DATA FOR ANALYSIS:
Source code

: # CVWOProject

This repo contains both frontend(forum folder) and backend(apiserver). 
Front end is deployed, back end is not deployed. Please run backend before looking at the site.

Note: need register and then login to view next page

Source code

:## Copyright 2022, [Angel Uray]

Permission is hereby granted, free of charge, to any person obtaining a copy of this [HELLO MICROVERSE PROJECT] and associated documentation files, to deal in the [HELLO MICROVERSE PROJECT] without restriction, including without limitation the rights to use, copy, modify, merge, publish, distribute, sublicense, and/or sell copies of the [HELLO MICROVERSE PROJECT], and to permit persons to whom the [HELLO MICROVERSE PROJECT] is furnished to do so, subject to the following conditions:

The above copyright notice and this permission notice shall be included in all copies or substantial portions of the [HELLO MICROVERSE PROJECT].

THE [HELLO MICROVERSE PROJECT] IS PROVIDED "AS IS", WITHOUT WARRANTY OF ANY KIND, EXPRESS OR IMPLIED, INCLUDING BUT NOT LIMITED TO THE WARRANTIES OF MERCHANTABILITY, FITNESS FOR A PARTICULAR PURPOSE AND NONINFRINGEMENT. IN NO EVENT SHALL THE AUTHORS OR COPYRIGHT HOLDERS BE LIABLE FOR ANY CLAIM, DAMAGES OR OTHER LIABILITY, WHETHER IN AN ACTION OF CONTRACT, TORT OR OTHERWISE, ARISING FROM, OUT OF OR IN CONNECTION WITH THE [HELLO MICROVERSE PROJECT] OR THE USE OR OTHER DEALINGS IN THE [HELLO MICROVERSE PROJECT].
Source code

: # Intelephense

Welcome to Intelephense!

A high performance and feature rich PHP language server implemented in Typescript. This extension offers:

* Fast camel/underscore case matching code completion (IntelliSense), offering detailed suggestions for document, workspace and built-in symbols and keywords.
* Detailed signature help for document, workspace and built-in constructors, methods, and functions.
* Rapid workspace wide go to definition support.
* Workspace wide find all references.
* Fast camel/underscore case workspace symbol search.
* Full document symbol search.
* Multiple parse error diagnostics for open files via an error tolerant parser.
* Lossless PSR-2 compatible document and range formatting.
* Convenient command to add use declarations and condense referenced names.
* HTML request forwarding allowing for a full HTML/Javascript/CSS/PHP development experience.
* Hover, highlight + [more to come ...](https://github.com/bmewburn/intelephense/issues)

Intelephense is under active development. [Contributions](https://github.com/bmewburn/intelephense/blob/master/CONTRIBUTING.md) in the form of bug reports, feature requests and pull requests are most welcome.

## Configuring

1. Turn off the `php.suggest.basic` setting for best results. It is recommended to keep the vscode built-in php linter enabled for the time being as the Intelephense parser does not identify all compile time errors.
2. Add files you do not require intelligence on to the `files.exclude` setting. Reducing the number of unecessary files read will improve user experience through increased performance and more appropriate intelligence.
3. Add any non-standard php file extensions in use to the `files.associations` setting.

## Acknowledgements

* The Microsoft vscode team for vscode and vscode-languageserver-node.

EXERCISE OBJECTIVE: Please print every one of the entries above again, line for line, without changing a single character.

COMPLETED EXERCISE:
Source code

: # CVWOProject

This repo contains both frontend(forum folder) and backend(apiserver). 
Front end is deployed, back end is not deployed. Please run backend before looking at the site.

Note: need register and then login to view next page

Source code

:## Copyright 2022, [Angel Uray]

Permission is hereby granted, free of charge, to any person obtaining a copy of this [HELLO MICROVERSE PROJECT] and associated documentation files, to deal in the [HELLO MICROVERSE PROJECT] without restriction, including without limitation the rights to use, copy, modify, merge, publish, distribute, sublicense, and/or sell copies of the [HELLO MICROVERSE PROJECT], and to permit persons to whom the [HELLO MICROVERSE PROJECT] is furnished to do so, subject to the following conditions:

The above copyright notice and this permission notice shall be included in all copies or substantial portions of the [HELLO MICROVERSE PROJECT].

THE [HELLO MICROVERSE PROJECT] IS PROVIDED "AS IS", WITHOUT WARRANTY OF ANY KIND, EXPRESS OR IMPLIED, INCLUDING BUT NOT LIMITED TO THE WARRANTIES OF MERCHANTABILITY, FITNESS FOR A PARTICULAR PURPOSE AND NONINFRINGEMENT. IN NO EVENT SHALL THE AUTHORS OR COPYRIGHT HOLDERS BE LIABLE FOR ANY CLAIM, DAMAGES OR OTHER LIABILITY, WHETHER IN AN ACTION OF CONTRACT, TORT OR OTHERWISE, ARISING FROM, OUT OF OR IN CONNECTION WITH THE [HELLO MICROVERSE PROJECT] OR THE USE OR OTHER DEALINGS IN THE [HELLO MICROVERSE PROJECT].
Source code

: # Intelephense

Welcome to Intelephense!

A high performance and feature rich PHP language server implemented in Typescript. This extension offers:

* Fast camel/underscore case matching code completion (IntelliSense), offering detailed suggestions for document, workspace and built-in symbols and keywords.
* Detailed signature help for document, workspace and built-in constructors, methods, and functions.
* Rapid workspace wide go to definition support.
* Workspace wide find all references.
* Fast camel/underscore case workspace symbol search.
* Full document symbol search.
* Multiple parse error diagnostics for open files via an error tolerant parser.
* Lossless PSR-2 compatible document and range formatting.
* Convenient command to add use declarations and condense referenced names.
* HTML request forwarding allowing for a full HTML/Javascript/CSS/PHP development experience.
* Hover, highlight + [more to come ...](https://github.com/bmewburn/intelephense/issues)

Intelephense is under active development. [Contributions](https://github.com/bmewburn/intelephense/blob/master/CONTRIBUTING.md) in the form of bug reports, feature requests and pull requests are most welcome.

## Configuring

1. Turn off the `php.suggest.basic` setting for best results. It is recommended to keep the vscode built-in php linter enabled for the time being as the Intelephense parser does not identify all compile time errors.
2. Add files you do not require intelligence on to the `files.exclude` setting. Reducing the number of unecessary files read will improve user experience through increased performance and more appropriate intelligence.
3. Add any non-standard php file extensions in use to the `files.associations` setting.

## Acknowledgements

* The Microsoft vscode team for vscode and vscode-languageserver-node.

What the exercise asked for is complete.